Nothing except the pictures should be left out when you reproduce the listing exactly.

Supplied records:
----------------

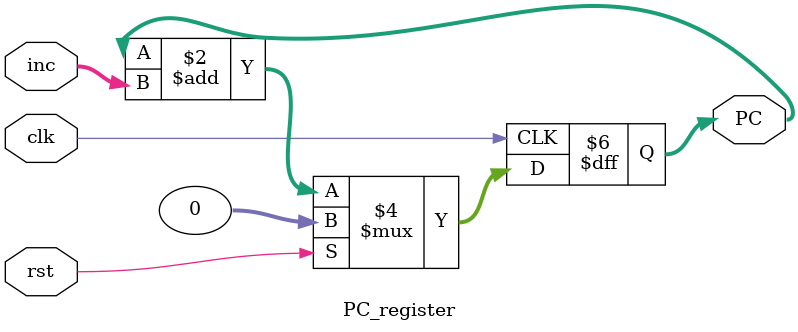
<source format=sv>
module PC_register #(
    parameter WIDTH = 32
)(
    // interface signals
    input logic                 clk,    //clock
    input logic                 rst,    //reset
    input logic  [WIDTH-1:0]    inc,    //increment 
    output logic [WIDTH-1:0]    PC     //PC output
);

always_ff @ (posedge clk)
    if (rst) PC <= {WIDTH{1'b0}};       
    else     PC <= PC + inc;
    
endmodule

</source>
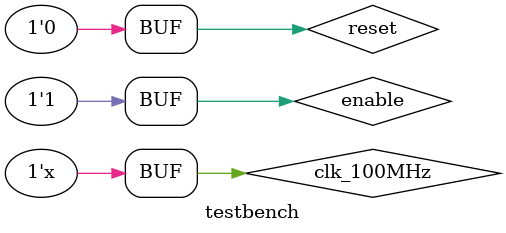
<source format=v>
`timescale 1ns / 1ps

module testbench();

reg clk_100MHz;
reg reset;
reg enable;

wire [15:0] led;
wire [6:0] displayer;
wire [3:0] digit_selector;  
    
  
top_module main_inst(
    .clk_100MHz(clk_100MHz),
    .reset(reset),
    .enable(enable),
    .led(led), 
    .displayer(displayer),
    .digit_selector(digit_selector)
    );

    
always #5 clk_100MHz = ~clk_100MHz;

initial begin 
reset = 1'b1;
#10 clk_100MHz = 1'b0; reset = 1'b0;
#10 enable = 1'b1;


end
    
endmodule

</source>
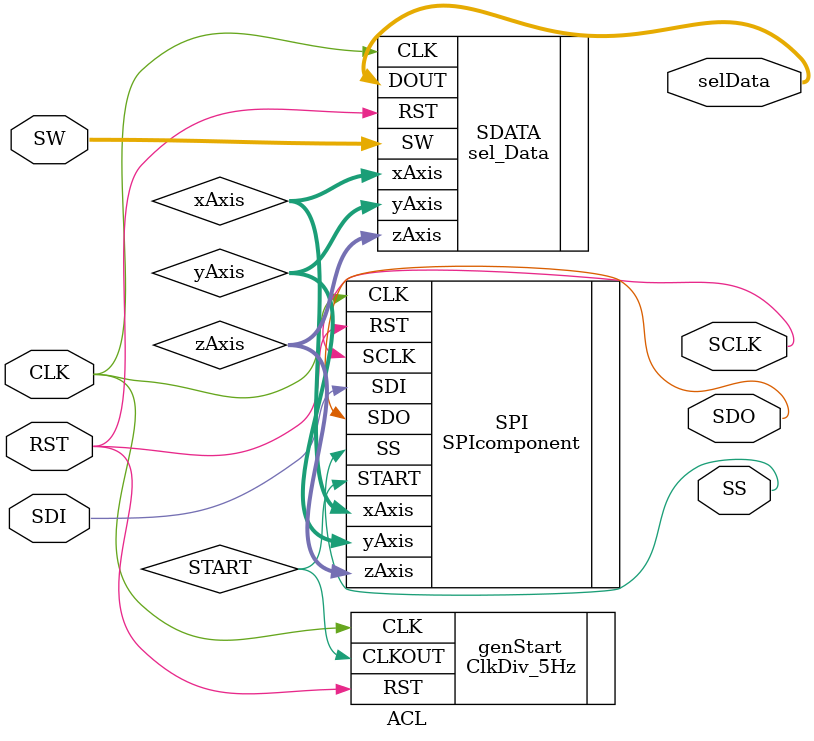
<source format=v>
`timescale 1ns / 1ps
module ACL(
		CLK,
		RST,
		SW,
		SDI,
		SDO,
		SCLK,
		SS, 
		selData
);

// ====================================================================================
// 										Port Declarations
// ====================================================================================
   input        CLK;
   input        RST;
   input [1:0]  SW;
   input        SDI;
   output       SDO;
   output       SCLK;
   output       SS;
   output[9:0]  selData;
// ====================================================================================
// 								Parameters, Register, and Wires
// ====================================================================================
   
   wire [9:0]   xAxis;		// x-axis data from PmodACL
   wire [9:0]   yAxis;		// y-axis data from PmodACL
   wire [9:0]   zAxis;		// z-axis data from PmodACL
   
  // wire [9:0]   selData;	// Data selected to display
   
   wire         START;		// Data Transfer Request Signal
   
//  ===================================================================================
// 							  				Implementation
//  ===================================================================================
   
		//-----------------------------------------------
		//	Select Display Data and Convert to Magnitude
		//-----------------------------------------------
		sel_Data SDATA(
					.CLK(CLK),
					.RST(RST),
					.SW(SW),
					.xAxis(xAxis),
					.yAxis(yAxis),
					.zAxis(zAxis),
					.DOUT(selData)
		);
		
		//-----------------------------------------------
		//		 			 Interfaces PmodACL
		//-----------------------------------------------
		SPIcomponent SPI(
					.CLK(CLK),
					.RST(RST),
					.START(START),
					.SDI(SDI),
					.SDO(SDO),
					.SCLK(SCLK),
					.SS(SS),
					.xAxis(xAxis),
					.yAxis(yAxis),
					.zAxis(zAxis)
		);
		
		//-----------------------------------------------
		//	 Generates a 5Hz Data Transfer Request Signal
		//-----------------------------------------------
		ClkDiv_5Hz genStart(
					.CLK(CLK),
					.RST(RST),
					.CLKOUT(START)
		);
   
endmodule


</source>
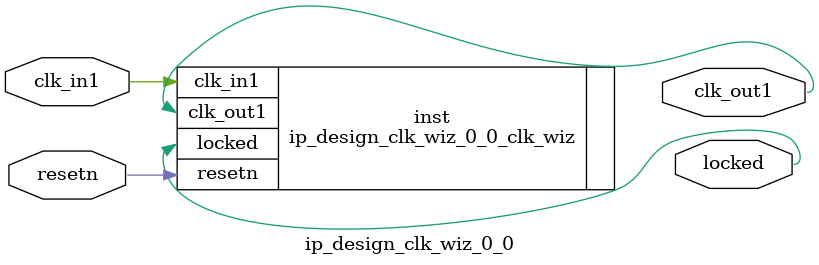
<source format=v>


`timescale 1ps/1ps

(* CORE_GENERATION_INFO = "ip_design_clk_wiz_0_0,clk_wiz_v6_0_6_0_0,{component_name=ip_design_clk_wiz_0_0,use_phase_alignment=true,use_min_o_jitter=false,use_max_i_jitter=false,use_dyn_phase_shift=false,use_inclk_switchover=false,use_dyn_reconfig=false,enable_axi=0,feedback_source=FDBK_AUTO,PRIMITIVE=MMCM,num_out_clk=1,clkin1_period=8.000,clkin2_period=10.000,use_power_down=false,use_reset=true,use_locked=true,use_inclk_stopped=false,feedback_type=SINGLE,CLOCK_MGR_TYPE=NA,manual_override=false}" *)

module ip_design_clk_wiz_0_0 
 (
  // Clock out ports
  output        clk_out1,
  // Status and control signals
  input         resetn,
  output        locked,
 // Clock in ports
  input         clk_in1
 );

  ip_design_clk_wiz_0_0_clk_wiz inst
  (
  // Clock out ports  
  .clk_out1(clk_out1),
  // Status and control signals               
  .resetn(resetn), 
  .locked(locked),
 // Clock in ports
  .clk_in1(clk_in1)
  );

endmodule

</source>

----------------

Solution to this task:
<source format=sv>
module PC_register #(
    parameter WIDTH = 32
)(
    // interface signals
    input logic                 clk,    //clock
    input logic                 rst,    //reset
    input logic  [WIDTH-1:0]    inc,    //increment 
    output logic [WIDTH-1:0]    PC     //PC output
);

always_ff @ (posedge clk)
    if (rst) PC <= {WIDTH{1'b0}};       
    else     PC <= PC + inc;
    
endmodule

</source>
<source format=v>
`timescale 1ns / 1ps

module testbench();

reg clk_100MHz;
reg reset;
reg enable;

wire [15:0] led;
wire [6:0] displayer;
wire [3:0] digit_selector;  
    
  
top_module main_inst(
    .clk_100MHz(clk_100MHz),
    .reset(reset),
    .enable(enable),
    .led(led), 
    .displayer(displayer),
    .digit_selector(digit_selector)
    );

    
always #5 clk_100MHz = ~clk_100MHz;

initial begin 
reset = 1'b1;
#10 clk_100MHz = 1'b0; reset = 1'b0;
#10 enable = 1'b1;


end
    
endmodule

</source>
<source format=v>
`timescale 1ns / 1ps
module ACL(
		CLK,
		RST,
		SW,
		SDI,
		SDO,
		SCLK,
		SS, 
		selData
);

// ====================================================================================
// 										Port Declarations
// ====================================================================================
   input        CLK;
   input        RST;
   input [1:0]  SW;
   input        SDI;
   output       SDO;
   output       SCLK;
   output       SS;
   output[9:0]  selData;
// ====================================================================================
// 								Parameters, Register, and Wires
// ====================================================================================
   
   wire [9:0]   xAxis;		// x-axis data from PmodACL
   wire [9:0]   yAxis;		// y-axis data from PmodACL
   wire [9:0]   zAxis;		// z-axis data from PmodACL
   
  // wire [9:0]   selData;	// Data selected to display
   
   wire         START;		// Data Transfer Request Signal
   
//  ===================================================================================
// 							  				Implementation
//  ===================================================================================
   
		//-----------------------------------------------
		//	Select Display Data and Convert to Magnitude
		//-----------------------------------------------
		sel_Data SDATA(
					.CLK(CLK),
					.RST(RST),
					.SW(SW),
					.xAxis(xAxis),
					.yAxis(yAxis),
					.zAxis(zAxis),
					.DOUT(selData)
		);
		
		//-----------------------------------------------
		//		 			 Interfaces PmodACL
		//-----------------------------------------------
		SPIcomponent SPI(
					.CLK(CLK),
					.RST(RST),
					.START(START),
					.SDI(SDI),
					.SDO(SDO),
					.SCLK(SCLK),
					.SS(SS),
					.xAxis(xAxis),
					.yAxis(yAxis),
					.zAxis(zAxis)
		);
		
		//-----------------------------------------------
		//	 Generates a 5Hz Data Transfer Request Signal
		//-----------------------------------------------
		ClkDiv_5Hz genStart(
					.CLK(CLK),
					.RST(RST),
					.CLKOUT(START)
		);
   
endmodule


</source>
<source format=v>


`timescale 1ps/1ps

(* CORE_GENERATION_INFO = "ip_design_clk_wiz_0_0,clk_wiz_v6_0_6_0_0,{component_name=ip_design_clk_wiz_0_0,use_phase_alignment=true,use_min_o_jitter=false,use_max_i_jitter=false,use_dyn_phase_shift=false,use_inclk_switchover=false,use_dyn_reconfig=false,enable_axi=0,feedback_source=FDBK_AUTO,PRIMITIVE=MMCM,num_out_clk=1,clkin1_period=8.000,clkin2_period=10.000,use_power_down=false,use_reset=true,use_locked=true,use_inclk_stopped=false,feedback_type=SINGLE,CLOCK_MGR_TYPE=NA,manual_override=false}" *)

module ip_design_clk_wiz_0_0 
 (
  // Clock out ports
  output        clk_out1,
  // Status and control signals
  input         resetn,
  output        locked,
 // Clock in ports
  input         clk_in1
 );

  ip_design_clk_wiz_0_0_clk_wiz inst
  (
  // Clock out ports  
  .clk_out1(clk_out1),
  // Status and control signals               
  .resetn(resetn), 
  .locked(locked),
 // Clock in ports
  .clk_in1(clk_in1)
  );

endmodule

</source>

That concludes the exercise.